The Slave Mart
Summary
Ellis Island exhales a tremulous Maria Gramada into Manhattan’s sulphuric dusk; within minutes, the city’s subterranean flesh-trade—its perfumed promises, its ink-black threats—enfolds her like a velvet garrote. A phalanx of traffickers masquerading as solicitous kin hustle the Neapolitan seamstress through a labyrinth of cellar speakeasies and forged documents, but Jack Spaulding—aristocrat, flâneur, part-time moral insurgent—deciphers the cipher of her panic. One midnight chase across the Bowery’s gas-lit vertebrae later, Jack extricates Maria from a clandestine auction where women are bid upon in honeyed whispers. The rescue is no mere plot pivot; it is a hairline fracture in the edifice of Gilded-Hypocrisy, and the fissure widens once Maria, now sheltered inside the Spauldings’ marble-hearted mansion, becomes both beloved and bauble. At a moon-bitten Long Island soirée the guests are treated to a titillating tableau—“Zuleiia, the Odalisque in the Slave Mart”—a cabaret mirroring the very exploitation Jack believes he has annulled.

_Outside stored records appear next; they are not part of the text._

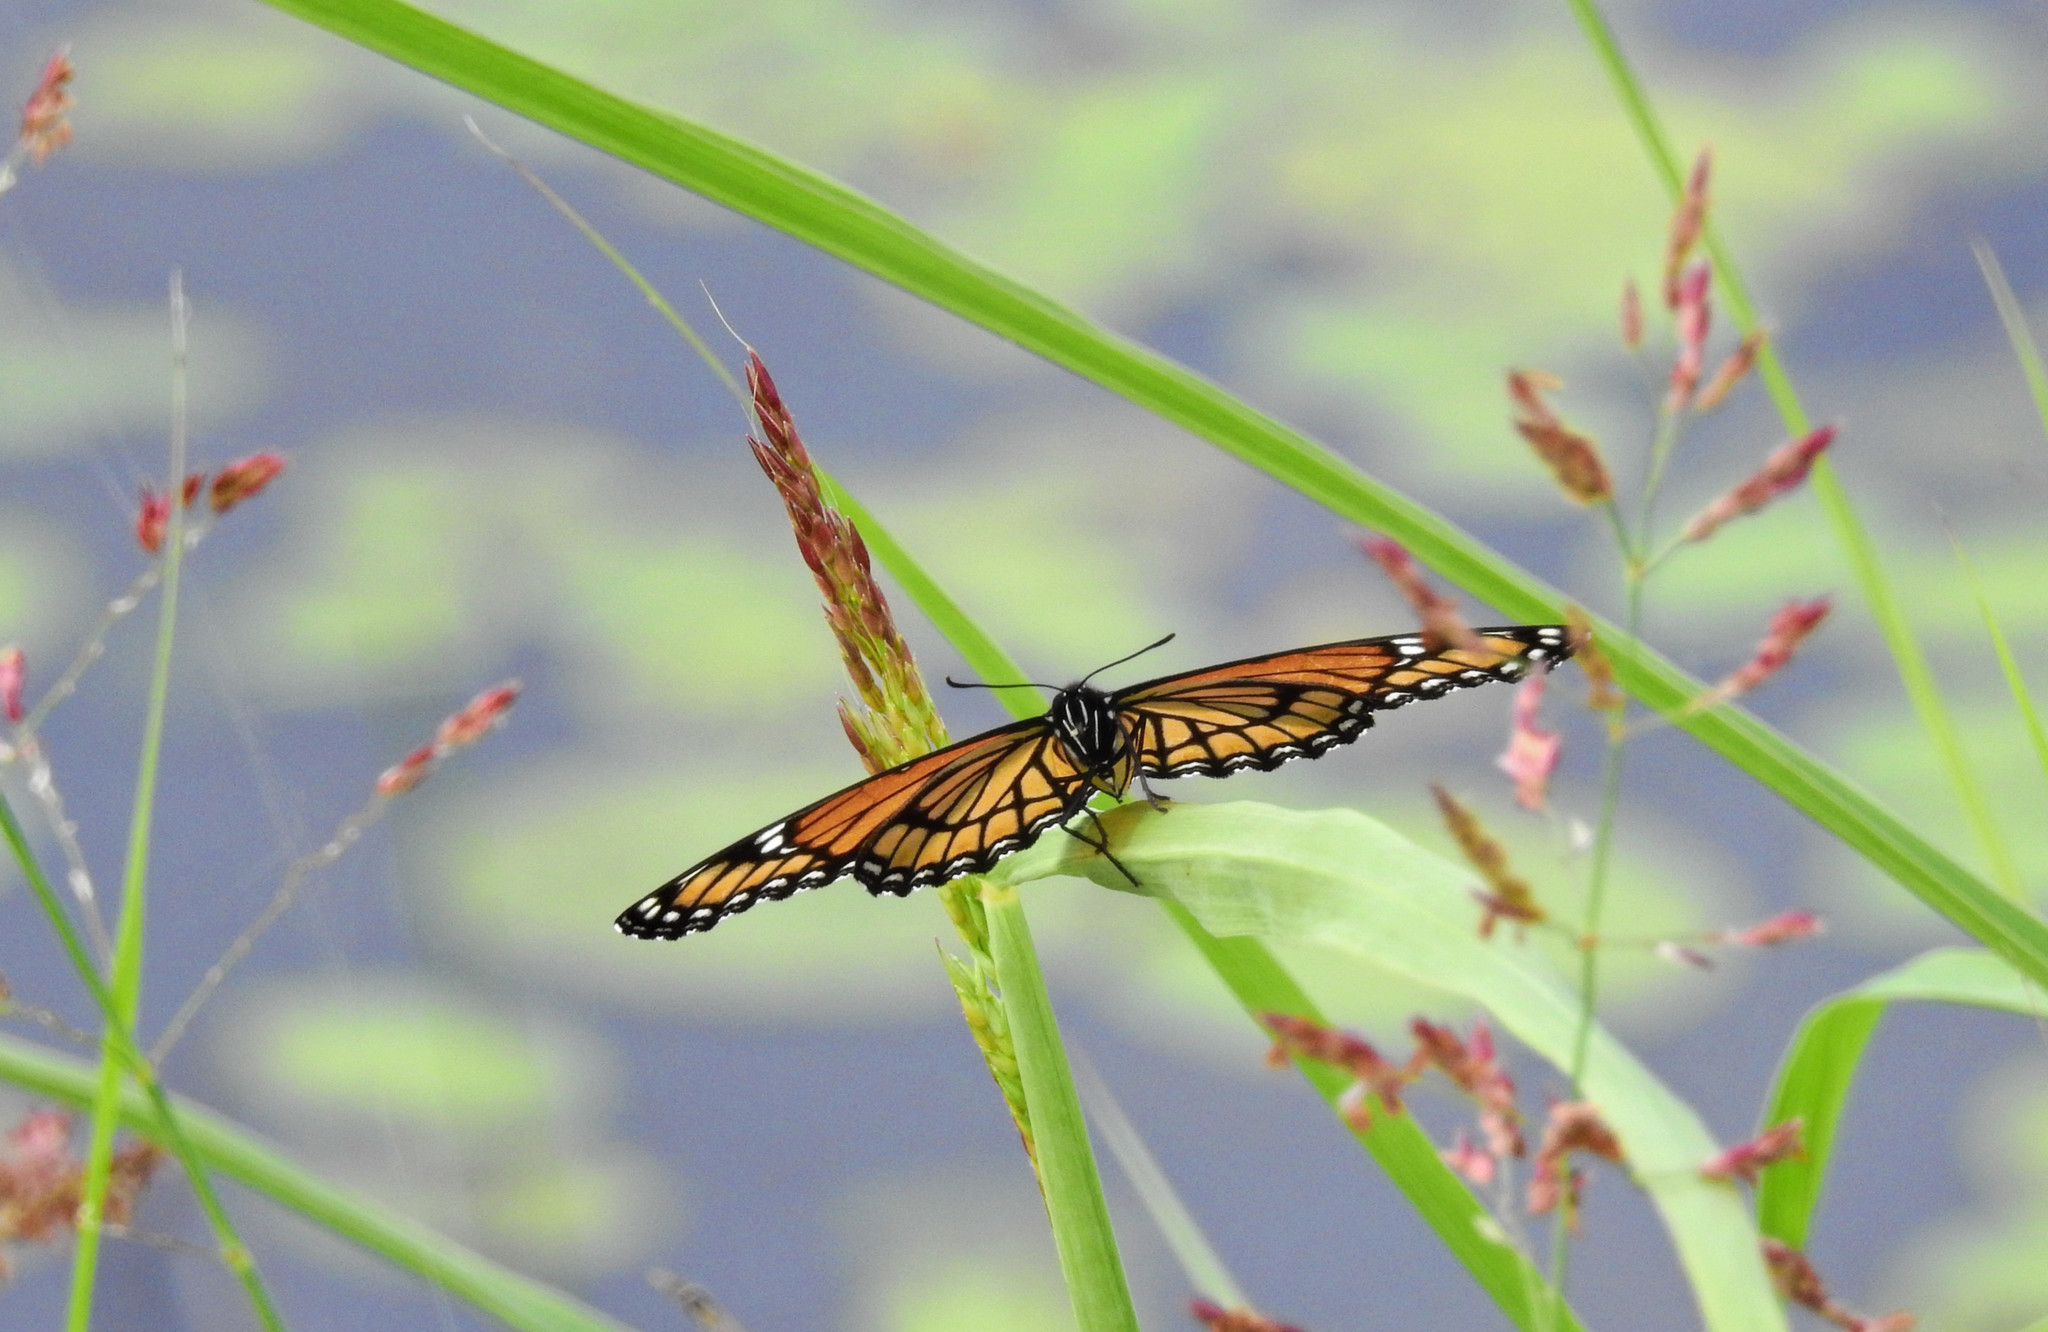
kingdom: Animalia
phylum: Arthropoda
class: Insecta
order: Lepidoptera
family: Nymphalidae
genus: Limenitis
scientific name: Limenitis archippus
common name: Viceroy
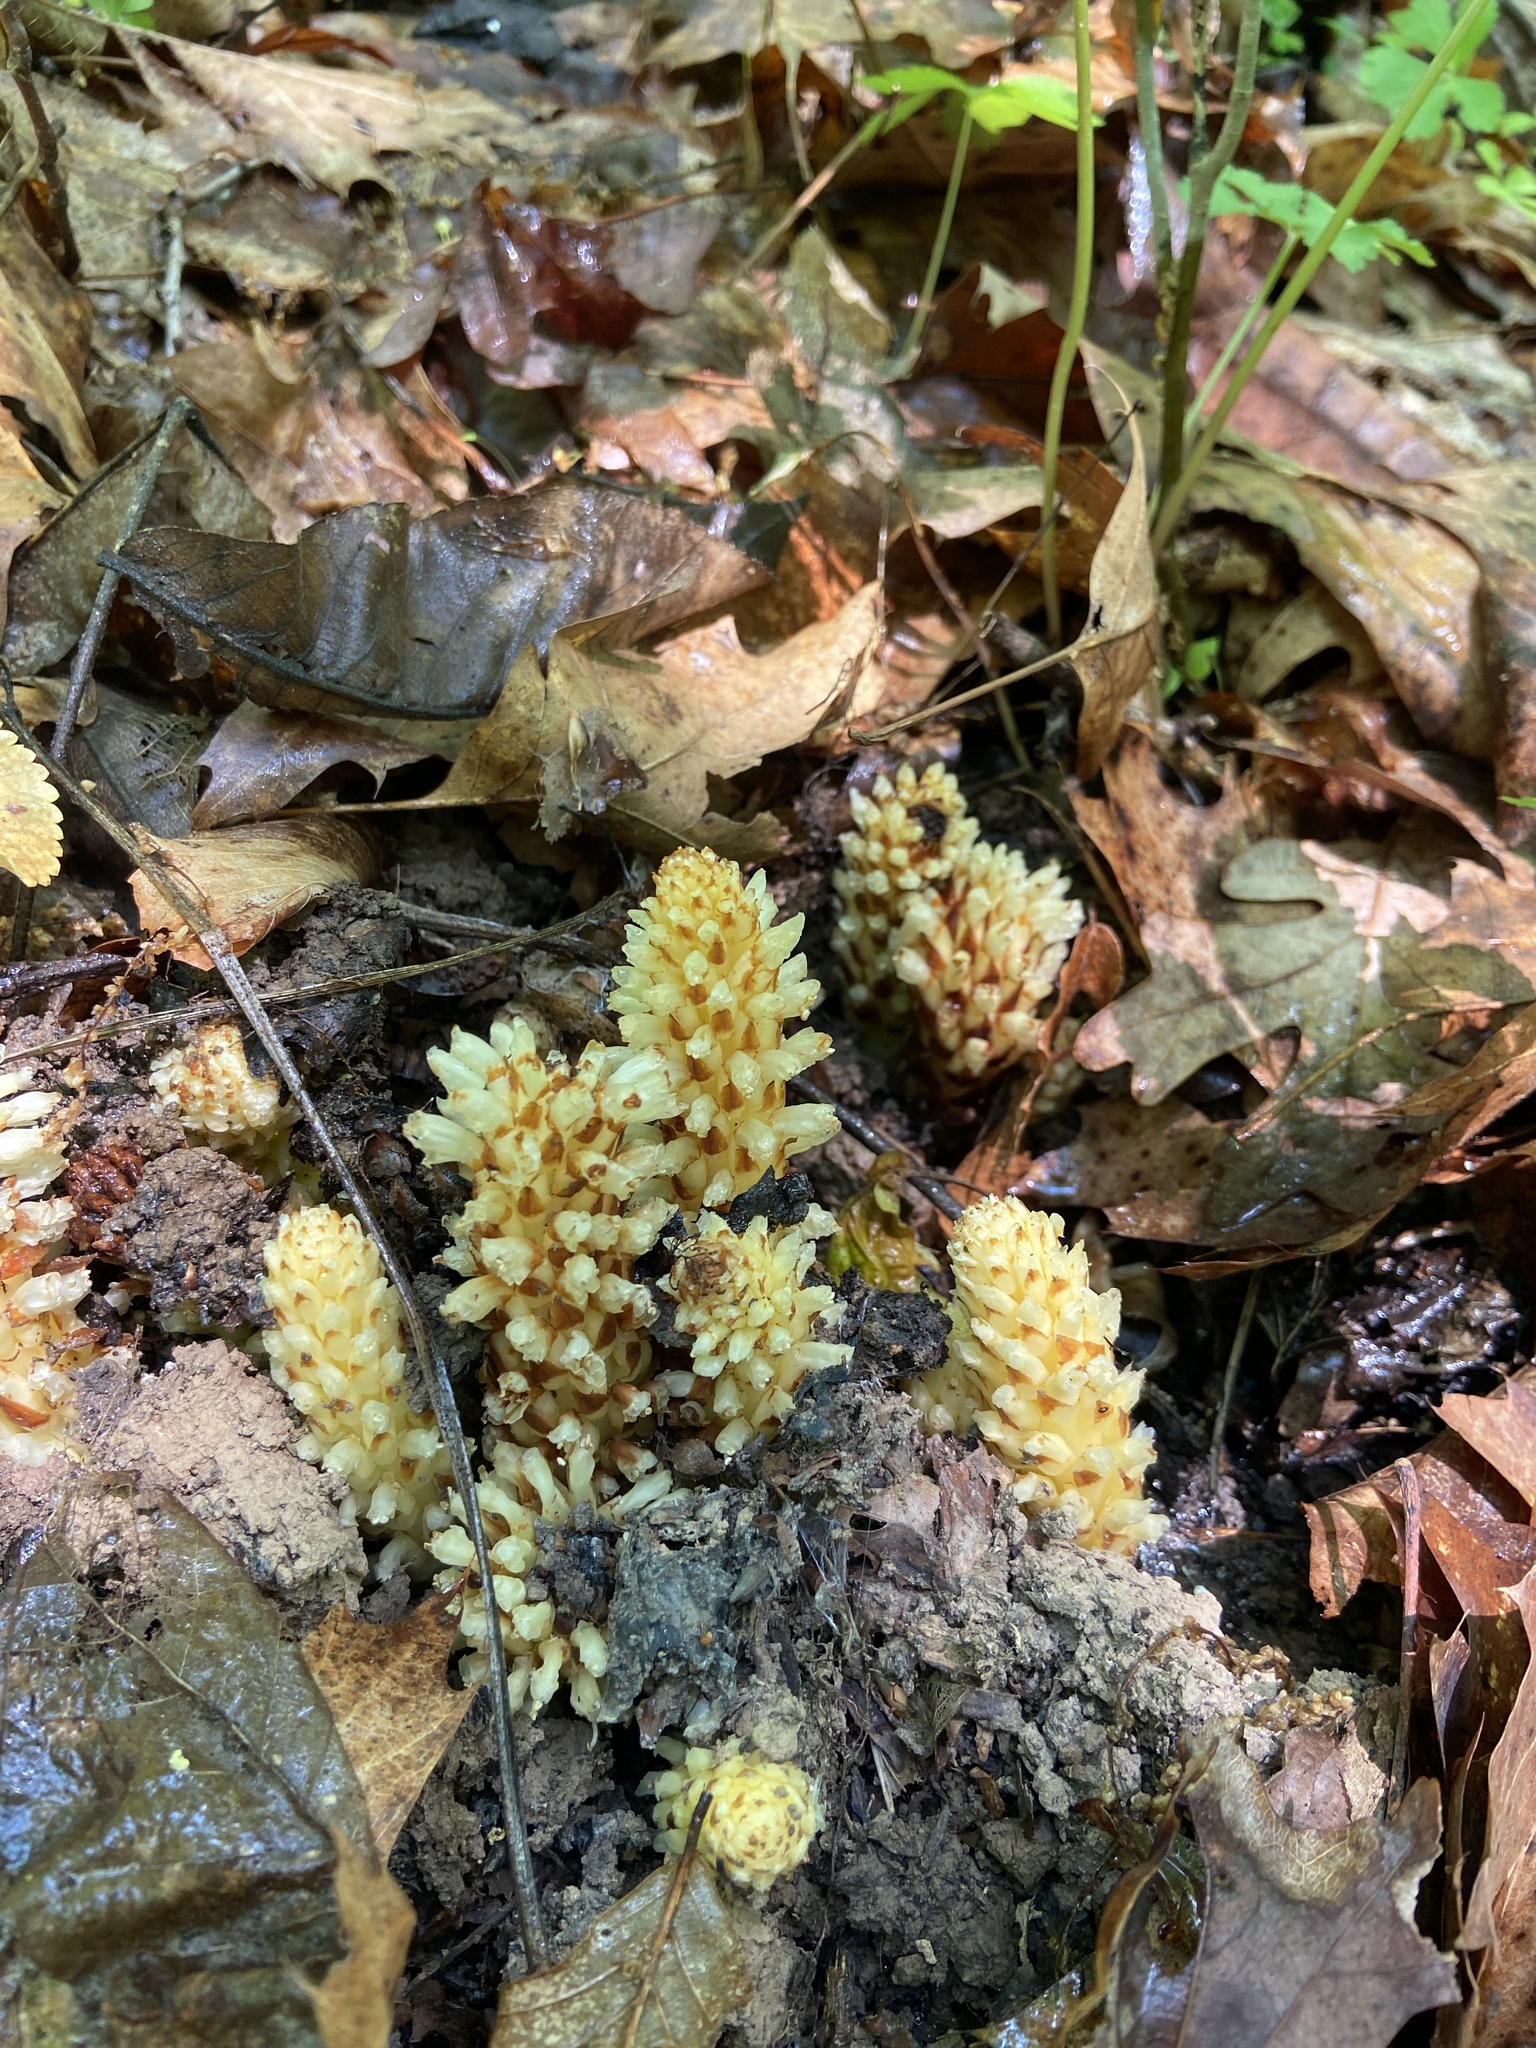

The performance ignites Maria’s jealousy, Jack’s ex-lover’s nostalgia, and the household’s repressed appetites. Maria, stung by the spectacle of her life recycled as burlesque, contemplates a self-immolating vengeance: to sell herself back into the mart, this time as author of her own ruin. But the reel insists on grace: a last-minute confession, a sprint across breakwater planks, a final-reel embrace as dawn salts the Atlantic—redemption shot through with the aftertaste of salt and complicity.
Synopsis
"Combining the elements of dramatic interest and stirring animation is the sensational film "The Slave Mart", a Kimberly Feature production in five reels, which opens at the Bijou theater tonight, While not risque, as a number of persons who were given a private exhibition of the picture indorsed (sic) it, nevertheless it deals with a worldwide theme which has set more than one mind pondering. Pregnant truths are unfolded, exposing conditions in metropolitan centers that will hardly bear the light of investigation. For the reason that youthful minds are so easily open to impressions the management has decided not to admit boy and girls under 16 to the performances. "The Slave Mart" deals with a beautiful Italian immigrant, Maria Gramada, who on her arrival at New York is lured by a gang of human vultures under the guist (sic) of friends of her aunt. Jack Spaulding, a society man, happily senses what is under way and intervenes to save Maria from a terrible fate. A friendship begun in such unusual circumstances ripens into love. Maria is admitted to the Spaulding home, and in the course of time goes as a guest of the family to their seaside home, where she meets a former sweetheart of Jack's. In the meantime in the course of an evening's entertainment they witness a cabaret feature "Zuleiia (sic), the Odalisque in the Slave Mart." The old affection between Jack and his former sweetheart takes on new zest under the flame of their companionship. Maria, her heart sorely wounded, in a moment of jealousy and despair, resolves on a revenge similar to Zuleika's, but fate intervenes and rounds out the love story in a happy way."